──────── Data to process
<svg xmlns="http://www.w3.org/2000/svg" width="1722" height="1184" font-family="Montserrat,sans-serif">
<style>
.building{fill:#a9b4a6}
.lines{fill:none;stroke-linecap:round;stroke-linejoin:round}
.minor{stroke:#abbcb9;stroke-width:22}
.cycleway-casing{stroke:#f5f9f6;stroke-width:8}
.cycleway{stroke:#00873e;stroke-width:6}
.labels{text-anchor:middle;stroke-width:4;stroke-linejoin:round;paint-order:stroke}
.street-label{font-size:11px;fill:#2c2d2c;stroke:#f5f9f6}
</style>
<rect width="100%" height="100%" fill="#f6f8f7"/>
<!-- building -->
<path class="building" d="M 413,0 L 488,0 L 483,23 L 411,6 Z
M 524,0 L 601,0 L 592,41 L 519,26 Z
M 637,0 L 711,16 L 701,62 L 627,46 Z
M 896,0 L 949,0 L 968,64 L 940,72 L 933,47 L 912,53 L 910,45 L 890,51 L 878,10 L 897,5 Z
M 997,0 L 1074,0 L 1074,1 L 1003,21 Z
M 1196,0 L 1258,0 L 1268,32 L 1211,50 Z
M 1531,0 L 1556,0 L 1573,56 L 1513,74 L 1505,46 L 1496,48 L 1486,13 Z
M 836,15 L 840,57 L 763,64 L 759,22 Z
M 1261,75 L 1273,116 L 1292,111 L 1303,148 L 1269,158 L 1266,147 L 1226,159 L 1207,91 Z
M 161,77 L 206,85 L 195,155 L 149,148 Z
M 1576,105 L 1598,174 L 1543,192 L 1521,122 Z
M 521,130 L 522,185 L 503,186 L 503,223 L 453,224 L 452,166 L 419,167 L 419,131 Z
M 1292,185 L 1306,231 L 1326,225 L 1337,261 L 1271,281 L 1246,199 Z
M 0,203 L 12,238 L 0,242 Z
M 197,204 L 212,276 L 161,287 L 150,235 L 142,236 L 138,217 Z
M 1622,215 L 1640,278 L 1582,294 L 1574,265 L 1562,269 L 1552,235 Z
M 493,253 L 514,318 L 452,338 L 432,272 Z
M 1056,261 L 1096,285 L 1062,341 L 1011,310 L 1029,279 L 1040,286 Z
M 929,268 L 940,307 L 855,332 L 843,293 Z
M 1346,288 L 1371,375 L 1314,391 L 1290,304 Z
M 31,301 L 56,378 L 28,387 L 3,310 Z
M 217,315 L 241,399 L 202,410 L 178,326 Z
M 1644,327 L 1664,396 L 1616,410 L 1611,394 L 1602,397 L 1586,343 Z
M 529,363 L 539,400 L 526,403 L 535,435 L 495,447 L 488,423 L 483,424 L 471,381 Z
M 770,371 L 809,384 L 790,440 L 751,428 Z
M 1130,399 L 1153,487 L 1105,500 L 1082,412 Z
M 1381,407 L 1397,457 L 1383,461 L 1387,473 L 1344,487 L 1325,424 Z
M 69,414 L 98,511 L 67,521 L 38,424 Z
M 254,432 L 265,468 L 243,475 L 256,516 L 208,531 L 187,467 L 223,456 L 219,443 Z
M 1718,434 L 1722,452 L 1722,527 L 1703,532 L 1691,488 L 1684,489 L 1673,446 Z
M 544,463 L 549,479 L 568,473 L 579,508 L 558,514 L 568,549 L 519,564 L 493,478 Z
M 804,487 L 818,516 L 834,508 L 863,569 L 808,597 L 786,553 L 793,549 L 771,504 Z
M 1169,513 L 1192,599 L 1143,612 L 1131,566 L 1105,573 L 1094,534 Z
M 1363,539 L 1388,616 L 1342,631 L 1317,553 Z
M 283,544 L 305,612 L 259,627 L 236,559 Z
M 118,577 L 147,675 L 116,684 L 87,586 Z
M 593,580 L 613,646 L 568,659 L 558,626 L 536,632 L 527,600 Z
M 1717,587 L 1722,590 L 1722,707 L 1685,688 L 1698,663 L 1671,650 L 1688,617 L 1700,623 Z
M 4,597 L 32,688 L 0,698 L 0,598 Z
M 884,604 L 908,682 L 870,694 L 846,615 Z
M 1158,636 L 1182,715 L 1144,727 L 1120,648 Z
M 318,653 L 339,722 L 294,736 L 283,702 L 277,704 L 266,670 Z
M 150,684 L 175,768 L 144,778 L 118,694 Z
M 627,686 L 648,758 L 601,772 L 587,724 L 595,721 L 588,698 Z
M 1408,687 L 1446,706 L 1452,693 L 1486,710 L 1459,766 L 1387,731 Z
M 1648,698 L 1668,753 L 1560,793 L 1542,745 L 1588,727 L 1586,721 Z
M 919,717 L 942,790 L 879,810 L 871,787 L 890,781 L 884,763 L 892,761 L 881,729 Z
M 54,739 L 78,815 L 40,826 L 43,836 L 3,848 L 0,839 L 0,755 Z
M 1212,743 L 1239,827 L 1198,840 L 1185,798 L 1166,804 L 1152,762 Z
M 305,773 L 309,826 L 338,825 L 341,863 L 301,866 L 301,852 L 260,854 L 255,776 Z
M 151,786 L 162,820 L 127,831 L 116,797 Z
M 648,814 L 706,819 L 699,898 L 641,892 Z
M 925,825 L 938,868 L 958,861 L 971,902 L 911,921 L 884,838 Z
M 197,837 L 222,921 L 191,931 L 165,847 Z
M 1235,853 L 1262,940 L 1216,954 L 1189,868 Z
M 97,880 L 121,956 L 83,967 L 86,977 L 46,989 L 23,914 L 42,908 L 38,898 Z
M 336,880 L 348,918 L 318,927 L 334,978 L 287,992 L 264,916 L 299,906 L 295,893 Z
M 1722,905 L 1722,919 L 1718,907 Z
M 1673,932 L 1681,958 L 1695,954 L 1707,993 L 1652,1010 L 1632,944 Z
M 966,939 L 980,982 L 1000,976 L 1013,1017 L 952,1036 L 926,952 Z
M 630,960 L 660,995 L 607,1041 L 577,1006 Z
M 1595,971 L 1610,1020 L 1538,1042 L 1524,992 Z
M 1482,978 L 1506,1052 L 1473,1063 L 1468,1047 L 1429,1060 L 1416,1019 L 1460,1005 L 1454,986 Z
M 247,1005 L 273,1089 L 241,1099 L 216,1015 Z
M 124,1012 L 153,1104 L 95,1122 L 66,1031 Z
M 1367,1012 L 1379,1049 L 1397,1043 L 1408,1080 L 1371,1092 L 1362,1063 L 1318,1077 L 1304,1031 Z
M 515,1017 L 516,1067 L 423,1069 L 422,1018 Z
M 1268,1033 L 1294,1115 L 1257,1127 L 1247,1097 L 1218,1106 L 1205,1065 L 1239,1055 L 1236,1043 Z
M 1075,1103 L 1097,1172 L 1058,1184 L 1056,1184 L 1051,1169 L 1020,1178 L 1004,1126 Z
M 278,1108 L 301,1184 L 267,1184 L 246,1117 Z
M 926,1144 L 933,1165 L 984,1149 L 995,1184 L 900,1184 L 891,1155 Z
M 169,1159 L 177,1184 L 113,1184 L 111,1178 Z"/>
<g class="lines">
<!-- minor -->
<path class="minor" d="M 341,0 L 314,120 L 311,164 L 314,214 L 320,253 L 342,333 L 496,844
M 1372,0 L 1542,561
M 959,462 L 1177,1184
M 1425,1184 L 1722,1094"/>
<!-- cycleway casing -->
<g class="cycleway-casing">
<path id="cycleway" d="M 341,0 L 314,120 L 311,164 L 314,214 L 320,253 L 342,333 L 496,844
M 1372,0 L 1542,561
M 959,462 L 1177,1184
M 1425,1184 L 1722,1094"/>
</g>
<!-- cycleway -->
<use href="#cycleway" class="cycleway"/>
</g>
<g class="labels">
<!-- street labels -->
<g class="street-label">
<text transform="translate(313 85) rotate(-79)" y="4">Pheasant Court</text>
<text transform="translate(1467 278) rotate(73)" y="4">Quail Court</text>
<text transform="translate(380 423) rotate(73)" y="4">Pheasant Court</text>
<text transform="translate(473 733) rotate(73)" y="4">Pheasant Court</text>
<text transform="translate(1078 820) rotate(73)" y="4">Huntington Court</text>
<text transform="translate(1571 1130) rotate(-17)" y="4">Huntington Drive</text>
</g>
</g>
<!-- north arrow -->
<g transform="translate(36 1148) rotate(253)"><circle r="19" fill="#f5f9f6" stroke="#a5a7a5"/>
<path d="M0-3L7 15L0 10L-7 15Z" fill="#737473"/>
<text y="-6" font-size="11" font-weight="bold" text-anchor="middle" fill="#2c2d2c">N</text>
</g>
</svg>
────────────────
Exercise directions = In the records above, find every line containing the word "lines" and show it.

Answer for this exercise =
.lines{fill:none;stroke-linecap:round;stroke-linejoin:round}
<g class="lines">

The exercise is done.